YOUR TASK: The answer must consist of every line from the data that holds the string "feDisplacementMap".

╔══

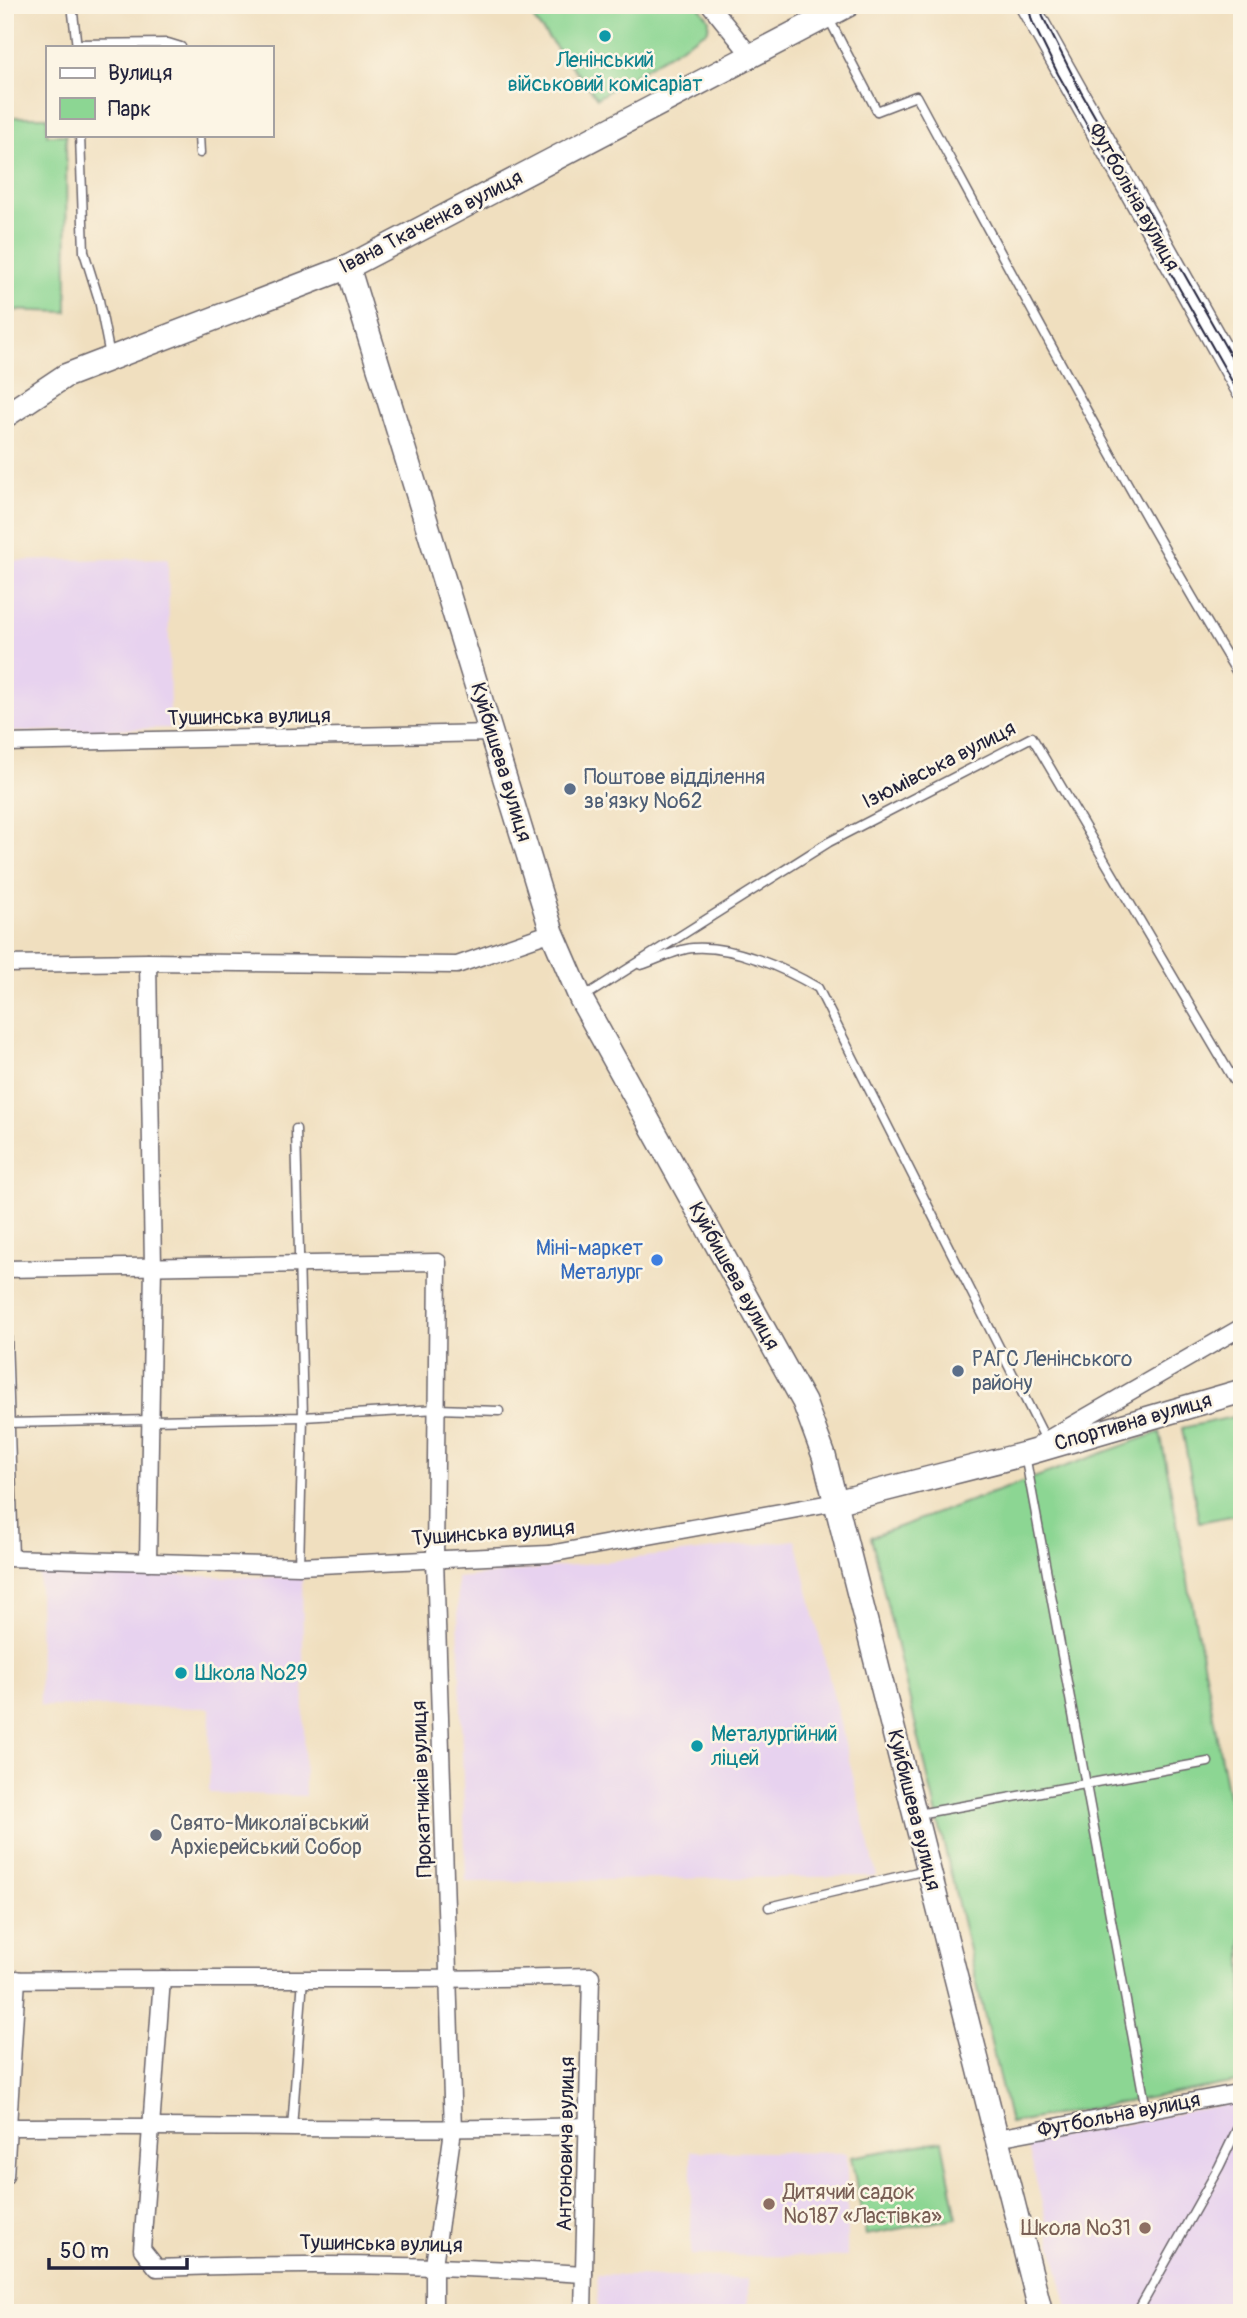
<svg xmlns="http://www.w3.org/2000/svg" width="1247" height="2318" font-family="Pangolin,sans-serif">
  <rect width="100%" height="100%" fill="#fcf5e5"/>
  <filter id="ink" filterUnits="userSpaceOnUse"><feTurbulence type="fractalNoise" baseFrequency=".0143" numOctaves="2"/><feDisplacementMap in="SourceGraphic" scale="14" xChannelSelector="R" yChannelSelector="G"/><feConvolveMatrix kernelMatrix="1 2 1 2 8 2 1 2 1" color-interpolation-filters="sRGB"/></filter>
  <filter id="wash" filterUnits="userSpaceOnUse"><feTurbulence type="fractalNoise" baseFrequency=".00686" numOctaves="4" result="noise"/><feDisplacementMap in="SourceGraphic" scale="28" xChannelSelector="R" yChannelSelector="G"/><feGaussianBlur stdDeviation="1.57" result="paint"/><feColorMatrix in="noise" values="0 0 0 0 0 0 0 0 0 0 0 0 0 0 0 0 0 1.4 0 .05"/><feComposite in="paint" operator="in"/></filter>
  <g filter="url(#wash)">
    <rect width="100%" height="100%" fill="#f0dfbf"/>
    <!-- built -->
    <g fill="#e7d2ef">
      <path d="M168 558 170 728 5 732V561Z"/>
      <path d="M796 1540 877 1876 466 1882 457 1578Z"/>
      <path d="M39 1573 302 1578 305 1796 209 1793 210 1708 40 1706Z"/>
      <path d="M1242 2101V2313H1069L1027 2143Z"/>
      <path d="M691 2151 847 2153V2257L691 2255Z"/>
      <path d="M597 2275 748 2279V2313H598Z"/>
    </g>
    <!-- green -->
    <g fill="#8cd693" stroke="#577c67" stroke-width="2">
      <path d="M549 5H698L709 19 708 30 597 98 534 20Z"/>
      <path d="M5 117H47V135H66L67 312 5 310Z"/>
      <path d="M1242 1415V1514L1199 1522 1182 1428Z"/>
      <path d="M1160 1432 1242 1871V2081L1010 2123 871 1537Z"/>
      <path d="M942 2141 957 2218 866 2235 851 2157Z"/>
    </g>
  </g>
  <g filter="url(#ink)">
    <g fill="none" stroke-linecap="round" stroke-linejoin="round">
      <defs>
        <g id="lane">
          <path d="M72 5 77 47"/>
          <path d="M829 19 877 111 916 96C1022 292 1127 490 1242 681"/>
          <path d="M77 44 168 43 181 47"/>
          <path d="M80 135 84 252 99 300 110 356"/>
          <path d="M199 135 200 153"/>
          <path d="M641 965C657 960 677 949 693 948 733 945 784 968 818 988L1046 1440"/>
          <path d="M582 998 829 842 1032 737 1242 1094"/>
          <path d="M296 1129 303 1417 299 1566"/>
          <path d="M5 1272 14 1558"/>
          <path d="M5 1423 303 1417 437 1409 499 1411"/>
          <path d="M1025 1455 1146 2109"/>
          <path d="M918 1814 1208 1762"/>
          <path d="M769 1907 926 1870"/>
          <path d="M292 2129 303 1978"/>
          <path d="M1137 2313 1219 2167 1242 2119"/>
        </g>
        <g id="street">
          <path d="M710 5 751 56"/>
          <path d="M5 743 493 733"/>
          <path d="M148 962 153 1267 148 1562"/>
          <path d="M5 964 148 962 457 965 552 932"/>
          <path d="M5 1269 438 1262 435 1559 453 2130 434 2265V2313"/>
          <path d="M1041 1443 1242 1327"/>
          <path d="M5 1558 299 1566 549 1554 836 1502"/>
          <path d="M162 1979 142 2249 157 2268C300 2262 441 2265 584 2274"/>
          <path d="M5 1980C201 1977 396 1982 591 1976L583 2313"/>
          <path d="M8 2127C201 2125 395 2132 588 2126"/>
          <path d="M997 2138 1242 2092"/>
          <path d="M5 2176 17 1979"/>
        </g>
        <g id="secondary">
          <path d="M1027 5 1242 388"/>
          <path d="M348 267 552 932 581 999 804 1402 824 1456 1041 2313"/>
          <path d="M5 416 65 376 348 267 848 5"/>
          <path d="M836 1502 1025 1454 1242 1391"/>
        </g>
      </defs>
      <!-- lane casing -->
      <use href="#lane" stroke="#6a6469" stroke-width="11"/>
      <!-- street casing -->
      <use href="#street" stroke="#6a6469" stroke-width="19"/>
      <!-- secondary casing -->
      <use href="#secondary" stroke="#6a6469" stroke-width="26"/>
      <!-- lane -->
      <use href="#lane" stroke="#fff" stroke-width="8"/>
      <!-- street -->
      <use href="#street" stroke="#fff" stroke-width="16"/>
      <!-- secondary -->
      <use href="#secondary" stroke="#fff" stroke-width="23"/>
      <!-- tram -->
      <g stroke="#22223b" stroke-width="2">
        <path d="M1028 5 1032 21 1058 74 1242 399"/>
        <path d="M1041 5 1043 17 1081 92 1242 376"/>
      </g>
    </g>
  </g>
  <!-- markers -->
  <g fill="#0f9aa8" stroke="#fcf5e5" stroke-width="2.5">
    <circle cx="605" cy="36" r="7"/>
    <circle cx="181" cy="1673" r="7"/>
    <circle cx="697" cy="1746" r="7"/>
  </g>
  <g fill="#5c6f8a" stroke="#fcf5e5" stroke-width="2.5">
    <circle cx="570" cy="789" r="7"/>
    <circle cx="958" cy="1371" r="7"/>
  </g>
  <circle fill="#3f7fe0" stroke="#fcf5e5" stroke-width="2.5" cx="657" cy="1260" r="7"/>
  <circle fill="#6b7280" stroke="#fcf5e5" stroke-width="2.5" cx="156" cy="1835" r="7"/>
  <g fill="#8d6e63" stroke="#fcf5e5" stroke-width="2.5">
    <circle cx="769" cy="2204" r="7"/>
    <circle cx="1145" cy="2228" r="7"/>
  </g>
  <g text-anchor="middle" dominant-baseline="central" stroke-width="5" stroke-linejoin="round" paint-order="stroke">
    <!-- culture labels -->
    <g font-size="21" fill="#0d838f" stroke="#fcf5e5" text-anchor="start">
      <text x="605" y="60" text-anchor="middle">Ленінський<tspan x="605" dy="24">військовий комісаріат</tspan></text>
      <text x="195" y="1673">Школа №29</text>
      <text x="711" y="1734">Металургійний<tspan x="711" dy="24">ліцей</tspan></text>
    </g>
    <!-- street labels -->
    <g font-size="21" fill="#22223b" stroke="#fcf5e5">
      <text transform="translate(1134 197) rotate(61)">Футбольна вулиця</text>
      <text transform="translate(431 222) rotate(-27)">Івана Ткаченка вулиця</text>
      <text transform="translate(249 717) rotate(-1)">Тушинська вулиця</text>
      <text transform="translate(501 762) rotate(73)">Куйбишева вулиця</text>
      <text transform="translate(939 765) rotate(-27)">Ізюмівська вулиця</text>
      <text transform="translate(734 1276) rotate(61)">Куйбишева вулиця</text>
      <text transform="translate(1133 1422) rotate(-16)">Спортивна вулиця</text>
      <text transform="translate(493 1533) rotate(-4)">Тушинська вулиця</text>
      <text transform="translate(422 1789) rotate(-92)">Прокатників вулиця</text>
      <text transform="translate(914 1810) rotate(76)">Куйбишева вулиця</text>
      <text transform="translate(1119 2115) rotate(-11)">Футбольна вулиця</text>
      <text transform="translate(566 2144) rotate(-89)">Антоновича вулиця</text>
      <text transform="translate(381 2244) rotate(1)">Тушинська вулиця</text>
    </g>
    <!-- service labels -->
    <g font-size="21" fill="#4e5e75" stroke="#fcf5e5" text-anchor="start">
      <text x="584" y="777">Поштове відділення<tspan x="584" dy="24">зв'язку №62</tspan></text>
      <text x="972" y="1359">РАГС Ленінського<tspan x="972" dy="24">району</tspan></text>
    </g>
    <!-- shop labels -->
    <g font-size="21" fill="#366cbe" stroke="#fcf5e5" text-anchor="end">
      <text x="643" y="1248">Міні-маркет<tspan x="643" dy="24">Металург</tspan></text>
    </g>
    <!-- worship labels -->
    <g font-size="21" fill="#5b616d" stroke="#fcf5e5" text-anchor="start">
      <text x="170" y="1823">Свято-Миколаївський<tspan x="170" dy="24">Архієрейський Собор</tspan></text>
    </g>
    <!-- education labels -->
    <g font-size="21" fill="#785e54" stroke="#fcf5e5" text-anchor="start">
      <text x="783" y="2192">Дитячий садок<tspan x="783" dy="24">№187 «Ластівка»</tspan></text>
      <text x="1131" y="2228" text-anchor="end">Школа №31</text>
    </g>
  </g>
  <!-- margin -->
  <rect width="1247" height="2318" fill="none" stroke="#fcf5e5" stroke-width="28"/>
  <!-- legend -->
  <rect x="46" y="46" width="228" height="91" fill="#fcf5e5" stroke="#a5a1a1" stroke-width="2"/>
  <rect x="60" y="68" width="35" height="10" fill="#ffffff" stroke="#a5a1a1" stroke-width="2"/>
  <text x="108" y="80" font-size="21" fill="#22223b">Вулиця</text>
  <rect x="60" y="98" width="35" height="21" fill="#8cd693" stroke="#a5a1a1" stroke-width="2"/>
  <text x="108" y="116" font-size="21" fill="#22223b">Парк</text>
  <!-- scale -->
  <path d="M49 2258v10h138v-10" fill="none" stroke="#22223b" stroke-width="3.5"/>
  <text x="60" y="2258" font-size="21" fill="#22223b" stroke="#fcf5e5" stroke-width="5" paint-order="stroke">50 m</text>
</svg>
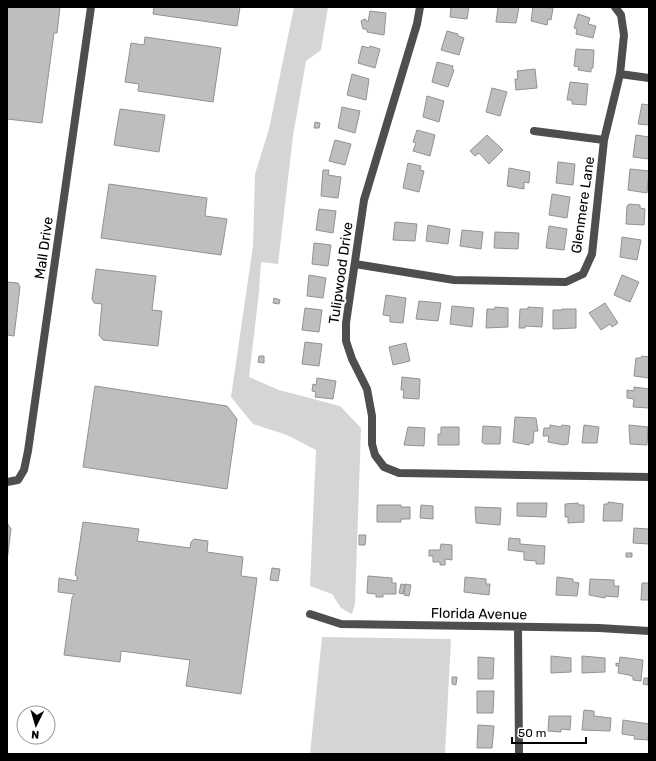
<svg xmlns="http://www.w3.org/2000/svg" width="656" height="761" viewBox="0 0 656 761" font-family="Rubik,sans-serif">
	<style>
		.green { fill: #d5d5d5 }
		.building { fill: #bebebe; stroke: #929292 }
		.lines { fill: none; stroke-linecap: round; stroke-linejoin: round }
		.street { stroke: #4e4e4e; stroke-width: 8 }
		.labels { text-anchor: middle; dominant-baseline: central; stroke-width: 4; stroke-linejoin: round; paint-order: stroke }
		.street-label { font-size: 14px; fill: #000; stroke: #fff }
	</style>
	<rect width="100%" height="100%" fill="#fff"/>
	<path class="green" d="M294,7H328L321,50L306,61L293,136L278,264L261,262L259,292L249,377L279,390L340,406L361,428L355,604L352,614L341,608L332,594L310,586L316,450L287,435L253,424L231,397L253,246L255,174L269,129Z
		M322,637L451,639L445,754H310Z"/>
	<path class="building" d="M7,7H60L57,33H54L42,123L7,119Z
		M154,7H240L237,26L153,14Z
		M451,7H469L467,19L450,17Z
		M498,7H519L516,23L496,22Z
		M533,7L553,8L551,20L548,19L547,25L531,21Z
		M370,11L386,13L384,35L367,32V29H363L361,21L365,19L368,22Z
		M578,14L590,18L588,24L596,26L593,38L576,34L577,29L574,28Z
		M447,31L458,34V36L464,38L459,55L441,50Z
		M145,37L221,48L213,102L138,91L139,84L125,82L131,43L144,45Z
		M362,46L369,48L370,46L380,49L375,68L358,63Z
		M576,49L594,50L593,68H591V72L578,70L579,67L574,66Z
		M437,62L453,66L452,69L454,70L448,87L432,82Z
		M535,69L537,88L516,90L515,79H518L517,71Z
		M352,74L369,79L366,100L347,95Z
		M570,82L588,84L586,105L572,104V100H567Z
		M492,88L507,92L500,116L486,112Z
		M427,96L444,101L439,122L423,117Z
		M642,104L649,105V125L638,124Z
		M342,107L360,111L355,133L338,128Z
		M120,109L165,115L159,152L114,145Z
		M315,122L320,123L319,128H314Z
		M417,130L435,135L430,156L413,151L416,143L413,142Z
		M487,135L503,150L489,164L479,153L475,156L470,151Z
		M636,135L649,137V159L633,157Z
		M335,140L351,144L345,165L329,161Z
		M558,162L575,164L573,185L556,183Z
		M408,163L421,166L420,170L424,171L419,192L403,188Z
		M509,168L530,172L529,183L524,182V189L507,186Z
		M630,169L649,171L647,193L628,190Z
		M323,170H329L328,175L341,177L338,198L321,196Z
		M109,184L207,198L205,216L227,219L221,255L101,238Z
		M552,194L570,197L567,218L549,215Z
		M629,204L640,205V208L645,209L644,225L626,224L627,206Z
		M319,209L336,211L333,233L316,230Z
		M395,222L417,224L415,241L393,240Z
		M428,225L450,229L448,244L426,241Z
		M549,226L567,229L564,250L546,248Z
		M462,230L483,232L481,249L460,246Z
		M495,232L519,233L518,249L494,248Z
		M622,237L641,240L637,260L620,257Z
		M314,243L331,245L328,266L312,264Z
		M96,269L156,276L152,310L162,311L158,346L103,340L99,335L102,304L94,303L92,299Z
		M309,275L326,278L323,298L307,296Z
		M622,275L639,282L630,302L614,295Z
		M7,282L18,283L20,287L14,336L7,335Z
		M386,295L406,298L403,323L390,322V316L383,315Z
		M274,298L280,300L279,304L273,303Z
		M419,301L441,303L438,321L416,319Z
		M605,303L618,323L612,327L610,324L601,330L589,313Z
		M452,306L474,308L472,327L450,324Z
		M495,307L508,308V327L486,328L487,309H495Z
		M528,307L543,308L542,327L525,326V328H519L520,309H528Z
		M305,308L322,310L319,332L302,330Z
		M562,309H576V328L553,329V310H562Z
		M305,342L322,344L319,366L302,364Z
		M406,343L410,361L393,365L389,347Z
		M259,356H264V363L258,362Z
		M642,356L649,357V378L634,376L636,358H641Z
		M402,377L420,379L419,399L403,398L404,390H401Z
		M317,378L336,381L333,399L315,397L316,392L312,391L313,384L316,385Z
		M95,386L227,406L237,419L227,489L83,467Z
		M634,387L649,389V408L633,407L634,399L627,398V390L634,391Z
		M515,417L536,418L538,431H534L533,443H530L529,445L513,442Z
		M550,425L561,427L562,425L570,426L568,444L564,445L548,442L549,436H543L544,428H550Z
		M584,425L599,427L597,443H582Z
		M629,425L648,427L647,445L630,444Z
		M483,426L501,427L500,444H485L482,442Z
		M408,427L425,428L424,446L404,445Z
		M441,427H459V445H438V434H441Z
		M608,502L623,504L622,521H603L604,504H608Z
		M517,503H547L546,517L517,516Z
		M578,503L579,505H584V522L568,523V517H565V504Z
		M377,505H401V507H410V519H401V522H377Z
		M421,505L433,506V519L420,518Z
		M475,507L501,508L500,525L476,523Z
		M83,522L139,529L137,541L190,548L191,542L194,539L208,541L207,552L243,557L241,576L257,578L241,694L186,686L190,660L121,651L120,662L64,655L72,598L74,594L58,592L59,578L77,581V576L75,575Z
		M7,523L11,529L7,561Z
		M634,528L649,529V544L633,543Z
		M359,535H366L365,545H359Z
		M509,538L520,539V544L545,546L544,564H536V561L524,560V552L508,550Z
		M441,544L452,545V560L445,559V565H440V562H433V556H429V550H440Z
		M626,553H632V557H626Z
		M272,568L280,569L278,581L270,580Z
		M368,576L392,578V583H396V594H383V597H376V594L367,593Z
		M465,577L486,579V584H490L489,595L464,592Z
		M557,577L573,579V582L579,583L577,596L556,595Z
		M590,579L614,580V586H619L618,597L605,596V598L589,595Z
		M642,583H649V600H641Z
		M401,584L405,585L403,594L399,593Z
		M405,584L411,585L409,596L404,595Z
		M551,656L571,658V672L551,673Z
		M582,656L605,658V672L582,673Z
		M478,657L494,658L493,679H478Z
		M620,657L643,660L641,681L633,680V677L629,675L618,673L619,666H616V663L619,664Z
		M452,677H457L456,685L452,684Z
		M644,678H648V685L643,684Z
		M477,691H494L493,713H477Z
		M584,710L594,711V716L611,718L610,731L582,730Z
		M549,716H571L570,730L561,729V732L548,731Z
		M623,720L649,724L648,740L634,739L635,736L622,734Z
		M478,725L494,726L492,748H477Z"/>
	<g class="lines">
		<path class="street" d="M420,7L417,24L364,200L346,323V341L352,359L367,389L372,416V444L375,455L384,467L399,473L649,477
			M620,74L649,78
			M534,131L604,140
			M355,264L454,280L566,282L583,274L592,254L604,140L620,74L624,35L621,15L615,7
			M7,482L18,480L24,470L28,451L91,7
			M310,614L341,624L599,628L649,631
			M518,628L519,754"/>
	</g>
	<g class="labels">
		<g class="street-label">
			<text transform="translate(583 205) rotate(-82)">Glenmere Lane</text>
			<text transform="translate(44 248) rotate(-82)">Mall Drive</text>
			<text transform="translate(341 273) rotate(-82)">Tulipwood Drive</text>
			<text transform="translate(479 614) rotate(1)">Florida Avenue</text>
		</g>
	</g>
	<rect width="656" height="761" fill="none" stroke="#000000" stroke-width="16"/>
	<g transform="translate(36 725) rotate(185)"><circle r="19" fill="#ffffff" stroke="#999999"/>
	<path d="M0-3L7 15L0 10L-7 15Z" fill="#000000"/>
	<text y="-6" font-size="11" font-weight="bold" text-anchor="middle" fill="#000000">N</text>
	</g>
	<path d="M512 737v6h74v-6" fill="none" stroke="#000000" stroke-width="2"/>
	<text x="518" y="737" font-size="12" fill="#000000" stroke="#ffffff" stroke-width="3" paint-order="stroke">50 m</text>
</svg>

╚══

WRITTEN SOLUTION:
  <filter id="ink" filterUnits="userSpaceOnUse"><feTurbulence type="fractalNoise" baseFrequency=".0143" numOctaves="2"/><feDisplacementMap in="SourceGraphic" scale="14" xChannelSelector="R" yChannelSelector="G"/><feConvolveMatrix kernelMatrix="1 2 1 2 8 2 1 2 1" color-interpolation-filters="sRGB"/></filter>
  <filter id="wash" filterUnits="userSpaceOnUse"><feTurbulence type="fractalNoise" baseFrequency=".00686" numOctaves="4" result="noise"/><feDisplacementMap in="SourceGraphic" scale="28" xChannelSelector="R" yChannelSelector="G"/><feGaussianBlur stdDeviation="1.57" result="paint"/><feColorMatrix in="noise" values="0 0 0 0 0 0 0 0 0 0 0 0 0 0 0 0 0 1.4 0 .05"/><feComposite in="paint" operator="in"/></filter>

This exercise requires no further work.